I CAN'T REMEMBER EXACTLY HOW HE SAID IT, but in that conversation he referenced a surprising lack of knowledge, in the general community and even with many people working in oil sands, about why this development is so important, not only to our region and our province, but to our country and planet.  He set out to take a factual, well-resourced approach and has delivered a book that is incredibly current, jam packed with verifiable facts, and anticipatory of our uncertain future.

My lack of knowledge about the industry was epic during my first few years in Fort McMurray.  At the time, I was nose to the grindstone trying to program two radio stations, dealing with day-to-day priorities, and building a life in the north.  And while I should have taken the time to get a sense of the industry that was driving everything; I didn't.

The Future of Oil should be mandatory reading for people in our community who need to understand the strategic role that oil sands play in the world.  Radio personalities, politicians, teachers, leaders in the nonprofit sector, managers, business owners, professionals should all have this book on their shelf.  People who work in the industry, traveling the buses back and forth to site each day, should know why they are doing it and how their efforts are vitally important to so many people around the globe.

The misinformation and conjecture being dished out about the oil sands development, said by some to be the single largest industrial project in the history of mankind, is mind-numbing at best, stupefying at worst.  Sanjay packs fact, figures and objective insights into these several hundred pages, providing a one-stop-shop for everything from the economic impact of the industry to how it has emerged as the third largest proven oil reserve in the world, containing 175.2 billion barrels of recoverable oil with today's technology, just behind Saudi Arabia (265.4) and Venezuela (296.5).

Sanjay is as accessible in person as he is in the pages of The Future of Oil.  An engineer working for Suncor, he manages to be gentle with his breadth of knowledge and technical know-how, making it infinitely easy for non-scientific people like me to get what hes trying to say.  He has also done a brilliant job of capturing the continuum of eventualities of what lies in the future, as so many variables effect how this industry is going to grow in the next 10 to 15 years: oil price, geopolitical stability, pipeline approvals, access to labour and myriad other factors, some within our control, many not.

# The input
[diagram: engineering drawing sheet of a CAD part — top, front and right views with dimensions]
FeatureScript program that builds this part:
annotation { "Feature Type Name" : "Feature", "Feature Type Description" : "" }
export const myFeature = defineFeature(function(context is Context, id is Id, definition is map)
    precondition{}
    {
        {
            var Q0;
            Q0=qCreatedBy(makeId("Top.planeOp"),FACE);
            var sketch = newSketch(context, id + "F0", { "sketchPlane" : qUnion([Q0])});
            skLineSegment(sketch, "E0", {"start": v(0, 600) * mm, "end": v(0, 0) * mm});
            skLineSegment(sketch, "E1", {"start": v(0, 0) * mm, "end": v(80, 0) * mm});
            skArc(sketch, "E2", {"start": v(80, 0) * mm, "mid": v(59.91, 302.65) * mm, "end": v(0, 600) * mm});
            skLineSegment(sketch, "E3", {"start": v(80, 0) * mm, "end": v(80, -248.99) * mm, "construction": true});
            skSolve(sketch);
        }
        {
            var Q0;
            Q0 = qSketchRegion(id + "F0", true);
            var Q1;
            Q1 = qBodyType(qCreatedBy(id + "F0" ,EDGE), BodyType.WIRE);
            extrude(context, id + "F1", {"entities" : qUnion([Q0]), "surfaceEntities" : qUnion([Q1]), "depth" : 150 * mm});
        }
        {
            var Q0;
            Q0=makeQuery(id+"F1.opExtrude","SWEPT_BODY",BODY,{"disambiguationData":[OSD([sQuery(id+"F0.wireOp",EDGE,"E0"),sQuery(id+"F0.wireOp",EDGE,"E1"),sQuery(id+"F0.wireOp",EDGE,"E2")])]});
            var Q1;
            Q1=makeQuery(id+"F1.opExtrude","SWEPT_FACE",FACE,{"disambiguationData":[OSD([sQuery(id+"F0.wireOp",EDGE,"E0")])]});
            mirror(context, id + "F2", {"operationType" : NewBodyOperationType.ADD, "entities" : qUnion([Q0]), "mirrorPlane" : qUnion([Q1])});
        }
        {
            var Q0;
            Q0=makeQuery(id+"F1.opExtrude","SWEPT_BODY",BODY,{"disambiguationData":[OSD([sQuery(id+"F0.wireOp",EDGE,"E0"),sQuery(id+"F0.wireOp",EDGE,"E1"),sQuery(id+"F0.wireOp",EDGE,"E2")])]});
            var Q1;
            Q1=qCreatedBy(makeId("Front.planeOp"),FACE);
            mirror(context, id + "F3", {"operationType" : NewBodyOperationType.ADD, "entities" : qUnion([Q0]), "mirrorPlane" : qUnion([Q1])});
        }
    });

# Set of tasks
a: List every kind of person that the passage about The Future of Oil says should have the book on their shelf.
b: Copy the rows of CAD part drawings and programs word for word. Begin at the very first row and stop after the line that contains "skSolve(sketch);", including both.

# Expected outputs
a: Radio personalities, politicians, teachers, leaders in the nonprofit sector, managers, business owners, professionals

b:
[diagram: engineering drawing sheet of a CAD part — top, front and right views with dimensions]
FeatureScript program that builds this part:
annotation { "Feature Type Name" : "Feature", "Feature Type Description" : "" }
export const myFeature = defineFeature(function(context is Context, id is Id, definition is map)
    precondition{}
    {
        {
            var Q0;
            Q0=qCreatedBy(makeId("Top.planeOp"),FACE);
            var sketch = newSketch(context, id + "F0", { "sketchPlane" : qUnion([Q0])});
            skLineSegment(sketch, "E0", {"start": v(0, 600) * mm, "end": v(0, 0) * mm});
            skLineSegment(sketch, "E1", {"start": v(0, 0) * mm, "end": v(80, 0) * mm});
            skArc(sketch, "E2", {"start": v(80, 0) * mm, "mid": v(59.91, 302.65) * mm, "end": v(0, 600) * mm});
            skLineSegment(sketch, "E3", {"start": v(80, 0) * mm, "end": v(80, -248.99) * mm, "construction": true});
            skSolve(sketch);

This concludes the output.